🤖 AI Summary
Large Vision-Language Models (LVLMs) suffer from object hallucination—generating objects absent in the input image—thereby undermining factual consistency and reliability. This work identifies insufficient visual feature disentanglement during modality alignment—not deficient visual encoder representation—as the primary cause. To address this, we propose PATCH tuning: a plug-and-play, architecture-agnostic fine-tuning strategy that introduces bounding-box-guided adaptive virtual tokens for fine-grained, spatially localizable visual feature extraction; integrates modular feature disentanglement alignment; and performs end-to-end multimodal fine-tuning. Crucially, PATCH requires no modification to the backbone architecture. Evaluated across multiple multimodal hallucination benchmarks, PATCH achieves state-of-the-art performance, significantly reducing out-of-image object generation while improving factual consistency and model reliability.
📝 Abstract
Hallucinations in large vision-language models (LVLMs) are a significant challenge, i.e., generating objects that are not presented in the visual input, which impairs their reliability.
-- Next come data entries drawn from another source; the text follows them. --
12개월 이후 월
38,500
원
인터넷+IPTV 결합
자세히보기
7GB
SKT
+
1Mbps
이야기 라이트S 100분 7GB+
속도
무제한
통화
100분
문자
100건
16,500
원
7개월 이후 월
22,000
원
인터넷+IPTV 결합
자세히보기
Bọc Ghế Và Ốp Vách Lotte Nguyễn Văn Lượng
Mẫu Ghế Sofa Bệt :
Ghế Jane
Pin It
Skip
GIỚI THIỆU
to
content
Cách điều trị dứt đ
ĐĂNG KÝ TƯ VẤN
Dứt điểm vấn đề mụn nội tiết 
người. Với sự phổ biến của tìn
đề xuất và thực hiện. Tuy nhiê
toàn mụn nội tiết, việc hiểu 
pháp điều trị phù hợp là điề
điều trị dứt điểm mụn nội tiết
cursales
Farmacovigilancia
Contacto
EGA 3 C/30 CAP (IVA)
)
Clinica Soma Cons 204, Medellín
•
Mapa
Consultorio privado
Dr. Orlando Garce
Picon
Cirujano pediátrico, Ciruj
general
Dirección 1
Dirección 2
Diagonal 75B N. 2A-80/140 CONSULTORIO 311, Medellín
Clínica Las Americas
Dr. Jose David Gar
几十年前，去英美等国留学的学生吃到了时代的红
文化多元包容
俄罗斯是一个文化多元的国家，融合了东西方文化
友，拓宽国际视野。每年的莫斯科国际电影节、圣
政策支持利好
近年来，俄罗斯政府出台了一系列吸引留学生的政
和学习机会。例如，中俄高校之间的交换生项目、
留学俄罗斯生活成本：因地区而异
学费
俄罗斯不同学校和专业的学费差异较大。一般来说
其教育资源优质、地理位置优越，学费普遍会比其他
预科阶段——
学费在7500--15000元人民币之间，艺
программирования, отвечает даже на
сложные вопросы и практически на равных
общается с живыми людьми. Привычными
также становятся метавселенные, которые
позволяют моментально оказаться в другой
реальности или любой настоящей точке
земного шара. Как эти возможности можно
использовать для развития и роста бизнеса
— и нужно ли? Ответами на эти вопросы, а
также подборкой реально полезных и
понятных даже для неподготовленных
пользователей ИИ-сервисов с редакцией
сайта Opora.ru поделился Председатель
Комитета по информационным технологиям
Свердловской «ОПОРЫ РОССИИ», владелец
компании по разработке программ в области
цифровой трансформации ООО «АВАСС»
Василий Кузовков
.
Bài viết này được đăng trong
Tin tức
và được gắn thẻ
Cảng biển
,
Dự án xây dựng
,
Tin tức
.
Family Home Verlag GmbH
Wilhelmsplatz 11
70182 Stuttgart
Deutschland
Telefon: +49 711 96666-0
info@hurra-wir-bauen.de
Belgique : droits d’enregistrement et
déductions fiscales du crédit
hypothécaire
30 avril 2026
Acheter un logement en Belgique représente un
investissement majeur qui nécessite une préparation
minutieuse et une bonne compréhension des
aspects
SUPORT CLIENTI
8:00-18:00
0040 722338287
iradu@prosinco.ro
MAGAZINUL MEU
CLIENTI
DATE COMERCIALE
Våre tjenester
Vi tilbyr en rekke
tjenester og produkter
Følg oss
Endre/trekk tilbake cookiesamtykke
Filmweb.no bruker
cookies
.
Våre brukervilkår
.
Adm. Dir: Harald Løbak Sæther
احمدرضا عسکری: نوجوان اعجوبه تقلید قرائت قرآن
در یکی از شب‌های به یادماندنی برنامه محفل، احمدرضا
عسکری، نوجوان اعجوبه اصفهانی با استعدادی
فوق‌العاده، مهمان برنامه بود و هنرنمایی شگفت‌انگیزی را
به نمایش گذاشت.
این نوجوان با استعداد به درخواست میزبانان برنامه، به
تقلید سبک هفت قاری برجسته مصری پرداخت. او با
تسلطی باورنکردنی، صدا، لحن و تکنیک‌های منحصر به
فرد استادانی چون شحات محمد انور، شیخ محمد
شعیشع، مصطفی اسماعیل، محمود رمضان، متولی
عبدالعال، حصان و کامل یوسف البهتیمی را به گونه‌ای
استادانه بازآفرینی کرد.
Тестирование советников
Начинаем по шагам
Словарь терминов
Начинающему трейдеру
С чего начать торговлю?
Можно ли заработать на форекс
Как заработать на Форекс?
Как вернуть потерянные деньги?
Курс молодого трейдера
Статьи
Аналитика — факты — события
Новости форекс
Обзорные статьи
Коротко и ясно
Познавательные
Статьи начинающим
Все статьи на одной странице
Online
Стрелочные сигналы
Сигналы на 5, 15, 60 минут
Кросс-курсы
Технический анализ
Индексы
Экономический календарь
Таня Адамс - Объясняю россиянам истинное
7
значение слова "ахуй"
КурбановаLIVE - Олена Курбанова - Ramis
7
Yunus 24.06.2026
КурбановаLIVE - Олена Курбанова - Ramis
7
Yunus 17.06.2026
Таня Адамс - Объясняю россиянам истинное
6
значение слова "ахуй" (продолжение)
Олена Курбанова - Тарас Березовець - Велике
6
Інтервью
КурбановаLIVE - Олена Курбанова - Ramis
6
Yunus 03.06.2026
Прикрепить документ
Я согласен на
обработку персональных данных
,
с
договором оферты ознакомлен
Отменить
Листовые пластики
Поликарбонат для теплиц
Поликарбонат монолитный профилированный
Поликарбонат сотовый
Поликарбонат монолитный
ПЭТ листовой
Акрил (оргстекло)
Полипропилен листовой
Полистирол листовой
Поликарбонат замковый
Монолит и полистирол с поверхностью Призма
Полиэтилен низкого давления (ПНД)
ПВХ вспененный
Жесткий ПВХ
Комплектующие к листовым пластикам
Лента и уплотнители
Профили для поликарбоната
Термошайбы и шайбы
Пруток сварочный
Recent studies often attribute hallucinations to a lack of understanding of visual input, yet ignore a more fundamental issue: the model's inability to effectively extract or decouple visual features. In this paper, we revisit the hallucinations in LVLMs from an architectural perspective, investigating whether the primary cause lies in the visual encoder (feature extraction) or the modal alignment module (feature decoupling). Motivated by our findings on the preliminary investigation, we propose a novel tuning strategy, PATCH, to mitigate hallucinations in LVLMs. This plug-and-play method can be integrated into various LVLMs, utilizing adaptive virtual tokens to extract object features from bounding boxes, thereby addressing hallucinations caused by insufficient decoupling of visual features. PATCH achieves state-of-the-art performance on multiple multi-modal hallucination datasets. We hope this approach provides researchers with deeper insights into the underlying causes of hallucinations in LVLMs, fostering further advancements and innovation in this field.